Parliament gets FABULOUS!
The vote drew a packed public gallery at Parliament, and with many tuned into Parliament TV social media outlets went haywire after the announcement of the vote, with a passion very rarely expressed by students on any issue other than alcohol.
Wall told Parliament that “there is no reasonable ground on which the state should deny any citizen the right to enter the institution of marriage if he or she chooses. That is not the process of inclusion.”
While National’s Dunedin-based MP Michael Woodhouse voted against the bill, Labour MP for Dunedin North David Clark voted in favour, stating: “The strongest support for marriage equality that I have experienced has come from the age group most likely to be engaging in marriage in the future. It is for those people who will be inheriting and carrying forward the institution of marriage that I am supporting the bill.”
Kiwiblog’s David Farrar produced a detailed vote-breakdown, pointing to some interesting outcomes. NZ First was the only party to vote exclusively against the bill, while all the other minor parties voted exclusively for it. Labour had only three members slyly vote against, and National was surprisingly even-split with 30 for and 29 against. In a fairly significant turnaround, John Banks and Lockwood Smith voted in favour of gay marriage after voting against decriminalising homosexual behaviour in 1986.
It is important to remember that this vote was simply for the bill to pass its first reading. The next steps in the process will involve consideration by a select committee, followed by two other Parliamentary votes, before the bill is passed into law. It is possible that some MPs will change their votes. The final vote, assuming there is one, will be held within the next six to twelve months.
The NZ First Party is already suffering a fallout from its decision to be the only party to whip its MPs to oppose the bill, on the grounds that issues of “public morality” should be put to the public in a referendum rather than dealt with in Parliament. Otago student Beau Murrah and at least five other young NZF members have pledged to quit the party in the wake of the decision, which they regard as a betrayal. Murrah stated: “Morale is very low. The vast majority of the youth wing supports same sex marriage. The youth wing is as good as dead, and some people who were interested in the candidates college to stand for NZF are not interested any more.”
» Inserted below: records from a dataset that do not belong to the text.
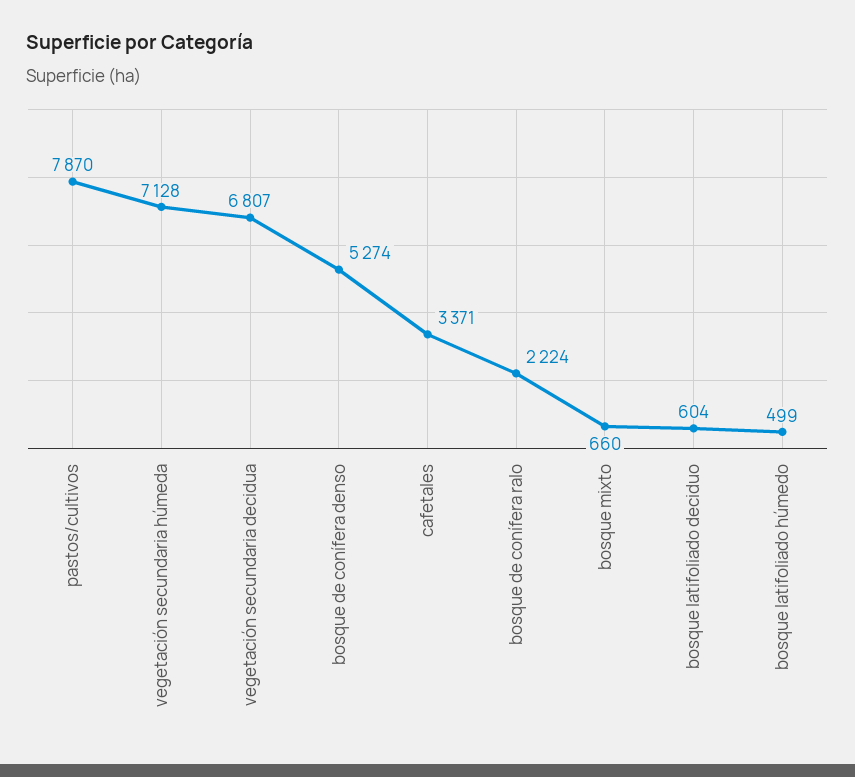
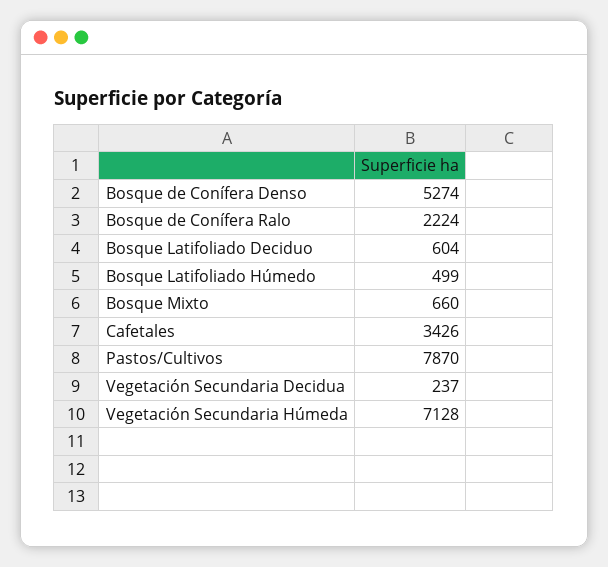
  {
    "pastos/cultivos": 7870,
    "vegetación secundaria húmeda": 7128,
-   "vegetación secundaria decidua": 6807,
+   "vegetación secundaria decidua": 237,
    "bosque de conífera denso": 5274,
-   "cafetales": 3371,
+   "cafetales": 3426,
    "bosque de conífera ralo": 2224,
    "bosque mixto": 660,
    "bosque latifoliado deciduo": 604,
    "bosque latifoliado húmedo": 499
  }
Murrah was not the only one to be bitterly disappointed with NZF’s decision to vote against the gay marriage bill; NZ First MP Denis O’Rourke was visibly upset at having to vote against the bill.
Murrah also fired a few parting shots at the NZ First Party, describing a culture of “incompetence, bullying, and intimidation” within the party. “I joined the party because I supported a lot of their economic policy, but when you get in there it’s an incompetent, shadowy circus.” Murrah says a young solo father who worked for NZF’s Dunedin South committee was cut off from the party after being outed as gay.